### Work to be completed:
Your answer must be the lines from the top of the listing below through the line that holds "supermarkt ook alleen", retyped exactly, with no pictures.

### Material for this exercise:

────────

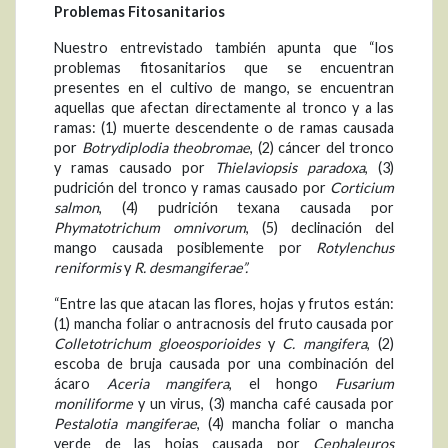
Problemas Fitosanitarios
Nuestro entrevistado también apunta que “los
problemas fitosanitarios que se encuentran
presentes en el cultivo de mango, se encuentran
aquellas que afectan directamente al tronco y a las
ramas: (1) muerte descendente o de ramas causada
por
Botrydiplodia theobromae
, (2) cáncer del tronco
y ramas causado por
Thielaviopsis paradoxa
, (3)
pudrición del tronco y ramas causado por
Corticium
salmon
, (4) pudrición texana causada por
Phymatotrichum omnivorum
, (5) declinación del
mango causada posiblemente por
Rotylenchus
reniformis
y
R. desmangiferae
”.
“Entre las que atacan las flores, hojas y frutos están:
(1) mancha foliar o antracnosis del fruto causada por
Colletotrichum gloeosporioides
y
C. mangifera
, (2)
escoba de bruja causada por una combinación del
ácaro
Aceria mangifera
, el hongo
Fusarium
moniliforme
y un virus, (3) mancha café causada por
Pestalotia mangiferae
, (4) mancha foliar o mancha
verde de las hojas causada por
Cephaleuros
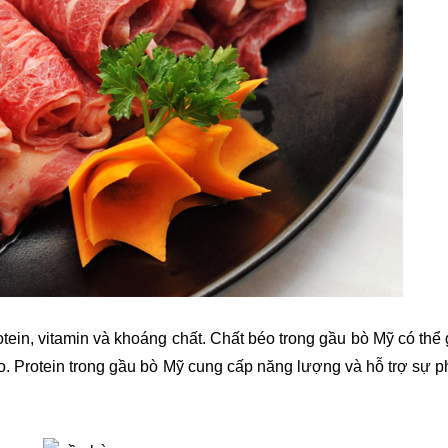
ein, vitamin và khoáng chất. Chất béo trong gầu bò Mỹ có thể g
. Protein trong gầu bò Mỹ cung cấp năng lượng và hỗ trợ sự phá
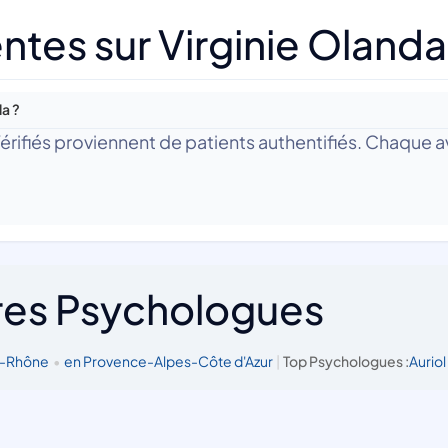
ntes sur Virginie Olanda
da ?
 Vérifiés proviennent de patients authentifiés. Chaque av
res Psychologues
u-Rhône
•
en Provence-Alpes-Côte d'Azur
|
Top Psychologues :
Auriol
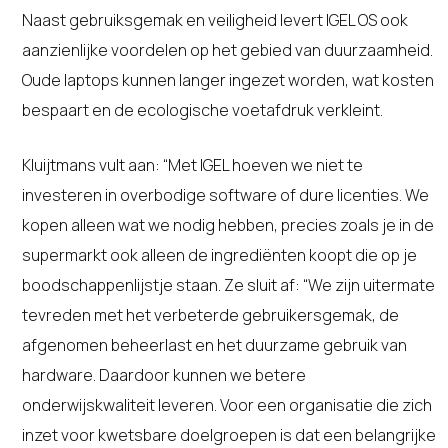
Naast gebruiksgemak en veiligheid levert IGEL OS ook
aanzienlijke voordelen op het gebied van duurzaamheid.
Oude laptops kunnen langer ingezet worden, wat kosten
bespaart en de ecologische voetafdruk verkleint.
Kluijtmans vult aan: “Met IGEL hoeven we niet te
investeren in overbodige software of dure licenties. We
kopen alleen wat we nodig hebben, precies zoals je in de
supermarkt ook alleen de ingrediënten koopt die op je
boodschappenlijstje staan. Ze sluit af: “We zijn uitermate
tevreden met het verbeterde gebruikersgemak, de
afgenomen beheerlast en het duurzame gebruik van
hardware. Daardoor kunnen we betere
onderwijskwaliteit leveren. Voor een organisatie die zich
inzet voor kwetsbare doelgroepen is dat een belangrijke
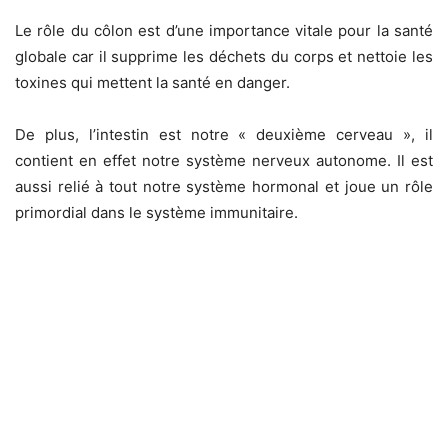
Le rôle du côlon est d’une importance vitale pour la santé
globale car il supprime les déchets du corps et nettoie les
toxines qui mettent la santé en danger.
De plus, l’intestin est notre « deuxième cerveau », il
contient en effet notre système nerveux autonome. Il est
aussi relié à tout notre système hormonal et joue un rôle
primordial dans le système immunitaire.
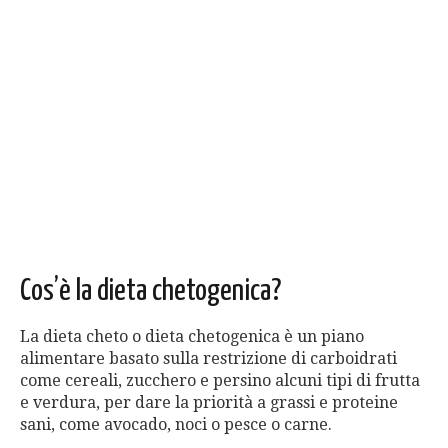
Cos’è la dieta chetogenica?
La dieta cheto o dieta chetogenica è un piano
alimentare basato sulla restrizione di carboidrati
come cereali, zucchero e persino alcuni tipi di frutta
e verdura, per dare la priorità a grassi e proteine
sani, come avocado, noci o pesce o carne.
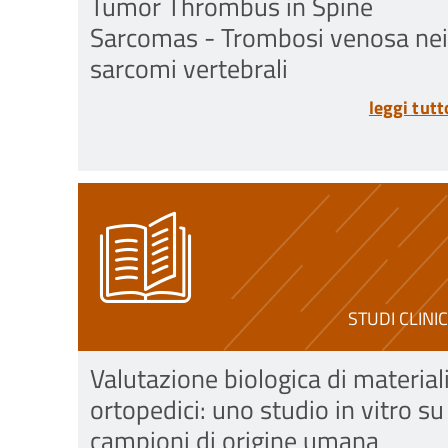
Tumor Thrombus in Spine
Sarcomas - Trombosi venosa nei
sarcomi vertebrali
leggi tutt
STUDI CLINIC
Valutazione biologica di material
ortopedici: uno studio in vitro su
campioni di origine umana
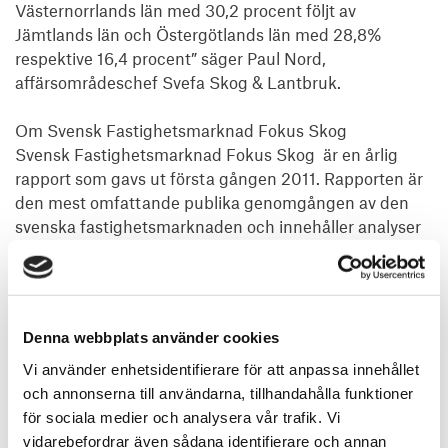
Västernorrlands län med 30,2 procent följt av 
Jämtlands län och Östergötlands län med 28,8% 
respektive 16,4 procent” säger Paul Nord, 
affärsområdeschef Svefa Skog & Lantbruk.

Om Svensk Fastighetsmarknad Fokus Skog

Svensk Fastighetsmarknad Fokus Skog  är en årlig 
rapport som gavs ut första gången 2011. Rapporten är 
den mest omfattande publika genomgången av den 
svenska fastighetsmarknaden och innehåller analyser 
för samtliga län i Sverige och beskriver bedömda 
värden avseende den skogliga fastighetsmarknaden.
Denna webbplats använder cookies
Vi använder enhetsidentifierare för att anpassa innehållet
och annonserna till användarna, tillhandahålla funktioner
för sociala medier och analysera vår trafik. Vi
vidarebefordrar även sådana identifierare och annan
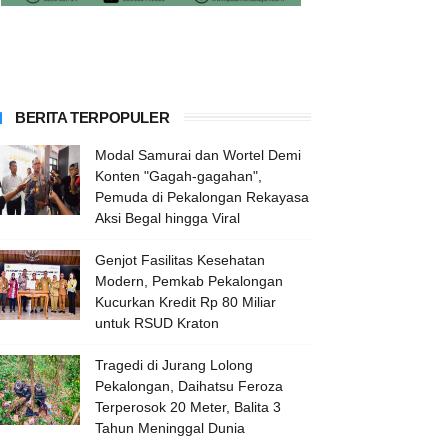
BERITA TERPOPULER
Modal Samurai dan Wortel Demi
Konten "Gagah-gagahan",
Pemuda di Pekalongan Rekayasa
Aksi Begal hingga Viral
Genjot Fasilitas Kesehatan
Modern, Pemkab Pekalongan
Kucurkan Kredit Rp 80 Miliar
untuk RSUD Kraton
Tragedi di Jurang Lolong
Pekalongan, Daihatsu Feroza
Terperosok 20 Meter, Balita 3
Tahun Meninggal Dunia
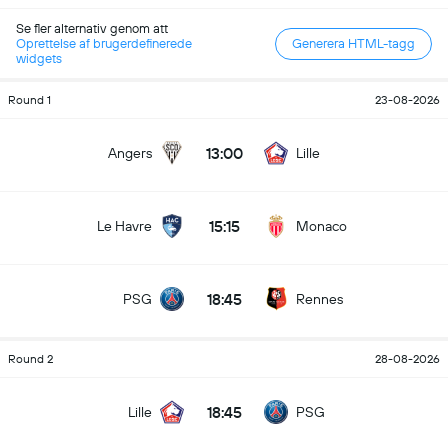
Se fler alternativ genom att
Oprettelse af brugerdefinerede
Generera HTML-tagg
widgets
Round 1
23-08-2026
13:00
Angers
Lille
15:15
Le Havre
Monaco
18:45
PSG
Rennes
Round 2
28-08-2026
18:45
Lille
PSG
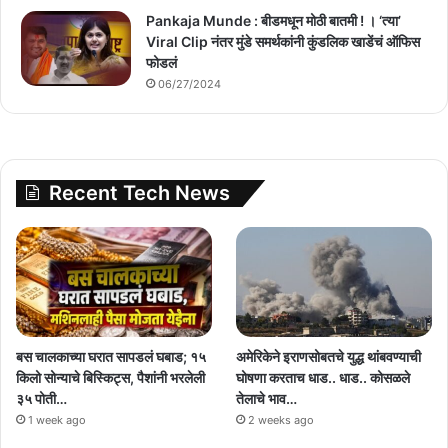
Pankaja Munde : बीडमधून मोठी बातमी ! । ‘त्या’
Viral Clip नंतर मुंडे समर्थकांनी कुंडलिक खाडेंचं ऑफिस
फोडलं
06/27/2024
Recent Tech News
बस चालकाच्या घरात सापडलं घबाड; १५
अमेरिकेने इराणसोबतचे युद्ध थांबवण्याची
किलो सोन्याचे बिस्किट्स, पैशांनी भरलेली
घोषणा करताच धाड.. धाड.. कोसळले
३५ पोती…
तेलाचे भाव…
1 week ago
2 weeks ago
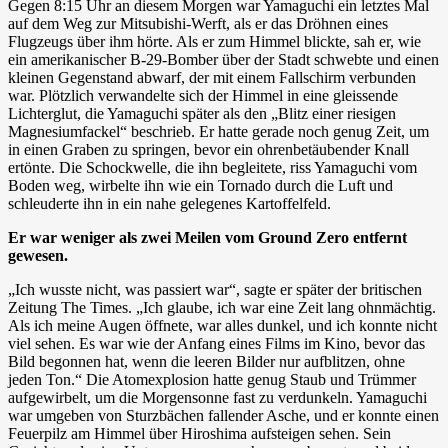
Gegen 8:15 Uhr an diesem Morgen war Yamaguchi ein letztes Mal
auf dem Weg zur Mitsubishi-Werft, als er das Dröhnen eines
Flugzeugs über ihm hörte. Als er zum Himmel blickte, sah er, wie
ein amerikanischer B-29-Bomber über der Stadt schwebte und einen
kleinen Gegenstand abwarf, der mit einem Fallschirm verbunden
war. Plötzlich verwandelte sich der Himmel in eine gleissende
Lichterglut, die Yamaguchi später als den „Blitz einer riesigen
Magnesiumfackel“ beschrieb. Er hatte gerade noch genug Zeit, um
in einen Graben zu springen, bevor ein ohrenbetäubender Knall
ertönte. Die Schockwelle, die ihn begleitete, riss Yamaguchi vom
Boden weg, wirbelte ihn wie ein Tornado durch die Luft und
schleuderte ihn in ein nahe gelegenes Kartoffelfeld.
Er war weniger als zwei Meilen vom Ground Zero entfernt
gewesen.
„Ich wusste nicht, was passiert war“, sagte er später der britischen
Zeitung The Times. „Ich glaube, ich war eine Zeit lang ohnmächtig.
Als ich meine Augen öffnete, war alles dunkel, und ich konnte nicht
viel sehen. Es war wie der Anfang eines Films im Kino, bevor das
Bild begonnen hat, wenn die leeren Bilder nur aufblitzen, ohne
jeden Ton.“ Die Atomexplosion hatte genug Staub und Trümmer
aufgewirbelt, um die Morgensonne fast zu verdunkeln. Yamaguchi
war umgeben von Sturzbächen fallender Asche, und er konnte einen
Feuerpilz am Himmel über Hiroshima aufsteigen sehen. Sein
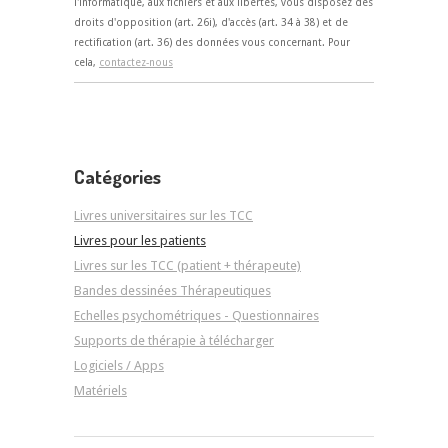
l'informatique, aux fichiers et aux libertés, vous disposez des
droits d'opposition (art. 26i), d'accès (art. 34 à 38) et de
rectification (art. 36) des données vous concernant. Pour
cela,
contactez-nous
Catégories
Livres universitaires sur les TCC
Livres pour les patients
Livres sur les TCC (patient + thérapeute)
Bandes dessinées Thérapeutiques
Echelles psychométriques - Questionnaires
Supports de thérapie à télécharger
Logiciels / Apps
Matériels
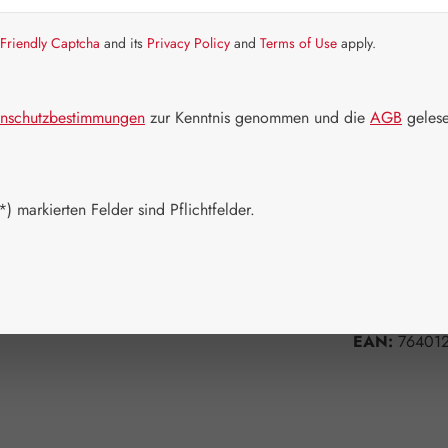
Schnell zusch
Friendly Captcha
and its
Privacy Policy
and
Terms of Use
apply.
Packungs
60 Kapseln
nschutzbestimmungen
zur Kenntnis genommen und die
AGB
gelese
Produkt 
) markierten Felder sind Pflichtfelder.
Zum Merkzett
Produktnum
Hersteller:
A
EAN:
764012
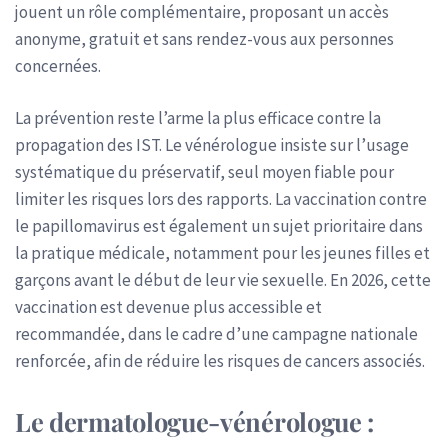
jouent un rôle complémentaire, proposant un accès
anonyme, gratuit et sans rendez-vous aux personnes
concernées.
La prévention reste l’arme la plus efficace contre la
propagation des IST. Le vénérologue insiste sur l’usage
systématique du préservatif, seul moyen fiable pour
limiter les risques lors des rapports. La vaccination contre
le papillomavirus est également un sujet prioritaire dans
la pratique médicale, notamment pour les jeunes filles et
garçons avant le début de leur vie sexuelle. En 2026, cette
vaccination est devenue plus accessible et
recommandée, dans le cadre d’une campagne nationale
renforcée, afin de réduire les risques de cancers associés.
Le dermatologue-vénérologue :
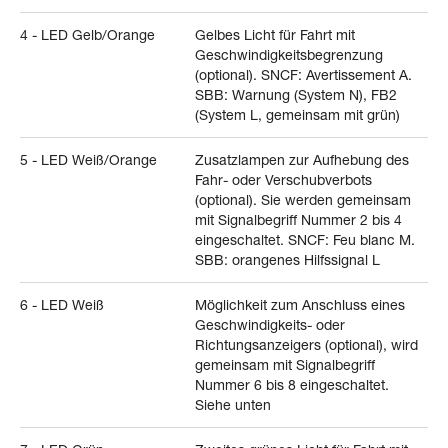
4 - LED Gelb/Orange
Gelbes Licht für Fahrt mit
Geschwindigkeitsbegrenzung
(optional). SNCF: Avertissement A.
SBB: Warnung (System N), FB2
(System L, gemeinsam mit grün)
5 - LED Weiß/Orange
Zusatzlampen zur Aufhebung des
Fahr- oder Verschubverbots
(optional). Sie werden gemeinsam
mit Signalbegriff Nummer 2 bis 4
eingeschaltet. SNCF: Feu blanc M.
SBB: orangenes Hilfssignal L
6 - LED Weiß
Möglichkeit zum Anschluss eines
Geschwindigkeits- oder
Richtungsanzeigers (optional), wird
gemeinsam mit Signalbegriff
Nummer 6 bis 8 eingeschaltet.
Siehe unten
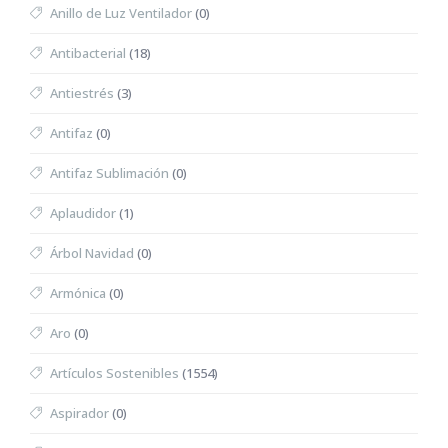
Anillo de Luz Ventilador
(0)
Antibacterial
(18)
Antiestrés
(3)
Antifaz
(0)
Antifaz Sublimación
(0)
Aplaudidor
(1)
Árbol Navidad
(0)
Armónica
(0)
Aro
(0)
Artículos Sostenibles
(1554)
Aspirador
(0)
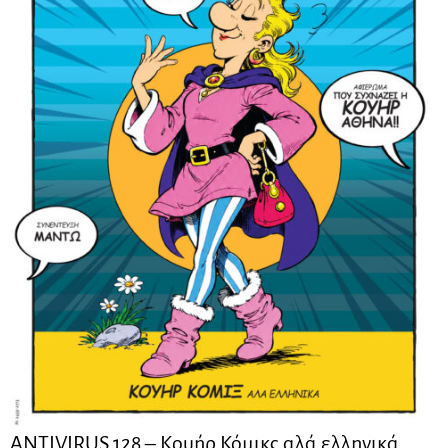
ANTIVIRUS 128 – Kουήρ Κόμικς αλά ελληνικά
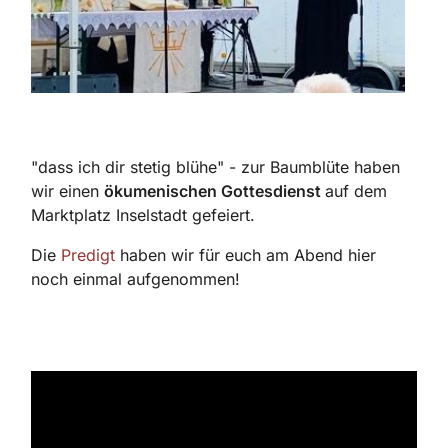
"dass ich dir stetig blühe" - zur Baumblüte haben
wir einen
ökumenischen Gottesdienst
auf dem
Marktplatz Inselstadt gefeiert.
Die
Predigt
haben wir für euch am Abend hier
noch einmal aufgenommen!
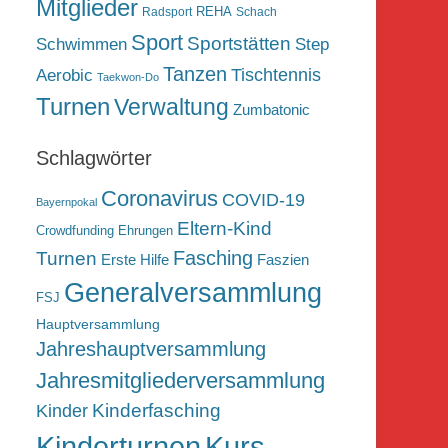
Mitglieder
REHA
Radsport
Schach
Sport
Sportstätten
Schwimmen
Step
Tanzen
Tischtennis
Aerobic
Taekwon-Do
Turnen
Verwaltung
Zumbatonic
Schlagwörter
Coronavirus
COVID-19
Bayernpokal
Eltern-Kind
Crowdfunding
Ehrungen
Fasching
Turnen
Erste Hilfe
Faszien
Generalversammlung
FSJ
Hauptversammlung
Jahreshauptversammlung
Jahresmitgliederversammlung
Kinderfasching
Kinder
Kurs
Kinderturnen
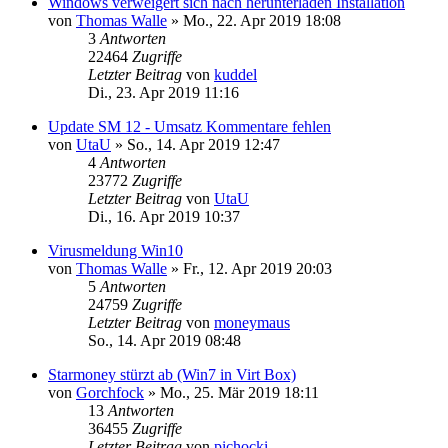
Windows verweigert sich nach herunterladen Installation
von
Thomas Walle
»
Mo., 22. Apr 2019 18:08
3
Antworten
22464
Zugriffe
Letzter Beitrag
von
kuddel
Di., 23. Apr 2019 11:16
Update SM 12 - Umsatz Kommentare fehlen
von
UtaU
»
So., 14. Apr 2019 12:47
4
Antworten
23772
Zugriffe
Letzter Beitrag
von
UtaU
Di., 16. Apr 2019 10:37
Virusmeldung Win10
von
Thomas Walle
»
Fr., 12. Apr 2019 20:03
5
Antworten
24759
Zugriffe
Letzter Beitrag
von
moneymaus
So., 14. Apr 2019 08:48
Starmoney stürzt ab (Win7 in Virt Box)
von
Gorchfock
»
Mo., 25. Mär 2019 18:11
13
Antworten
36455
Zugriffe
Letzter Beitrag
von
pichocki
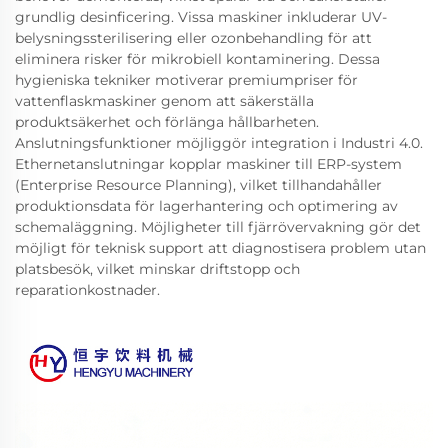
grundlig desinficering. Vissa maskiner inkluderar UV-
belysningssterilisering eller ozonbehandling för att
eliminera risker för mikrobiell kontaminering. Dessa
hygieniska tekniker motiverar premiumpriser för
vattenflaskmaskiner genom att säkerställa
produktsäkerhet och förlänga hållbarheten.
Anslutningsfunktioner möjliggör integration i Industri 4.0.
Ethernetanslutningar kopplar maskiner till ERP-system
(Enterprise Resource Planning), vilket tillhandahåller
produktionsdata för lagerhantering och optimering av
schemaläggning. Möjligheter till fjärrövervakning gör det
möjligt för teknisk support att diagnostisera problem utan
platsbesök, vilket minskar driftstopp och
reparationkostnader.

────────

### Final answer:
Problemas Fitosanitarios
Nuestro entrevistado también apunta que “los
problemas fitosanitarios que se encuentran
presentes en el cultivo de mango, se encuentran
aquellas que afectan directamente al tronco y a las
ramas: (1) muerte descendente o de ramas causada
por
Botrydiplodia theobromae
, (2) cáncer del tronco
y ramas causado por
Thielaviopsis paradoxa
, (3)
pudrición del tronco y ramas causado por
Corticium
salmon
, (4) pudrición texana causada por
Phymatotrichum omnivorum
, (5) declinación del
mango causada posiblemente por
Rotylenchus
reniformis
y
R. desmangiferae
”.
“Entre las que atacan las flores, hojas y frutos están:
(1) mancha foliar o antracnosis del fruto causada por
Colletotrichum gloeosporioides
y
C. mangifera
, (2)
escoba de bruja causada por una combinación del
ácaro
Aceria mangifera
, el hongo
Fusarium
moniliforme
y un virus, (3) mancha café causada por
Pestalotia mangiferae
, (4) mancha foliar o mancha
verde de las hojas causada por
Cephaleuros
ein, vitamin và khoáng chất. Chất béo trong gầu bò Mỹ có thể g
. Protein trong gầu bò Mỹ cung cấp năng lượng và hỗ trợ sự phá
ntes sur Virginie Olanda
da ?
 Vérifiés proviennent de patients authentifiés. Chaque av
res Psychologues
u-Rhône
•
en Provence-Alpes-Côte d'Azur
|
Top Psychologues :
Auriol
Naast gebruiksgemak en veiligheid levert IGEL OS ook
aanzienlijke voordelen op het gebied van duurzaamheid.
Oude laptops kunnen langer ingezet worden, wat kosten
bespaart en de ecologische voetafdruk verkleint.
Kluijtmans vult aan: “Met IGEL hoeven we niet te
investeren in overbodige software of dure licenties. We
kopen alleen wat we nodig hebben, precies zoals je in de
supermarkt ook alleen de ingrediënten koopt die op je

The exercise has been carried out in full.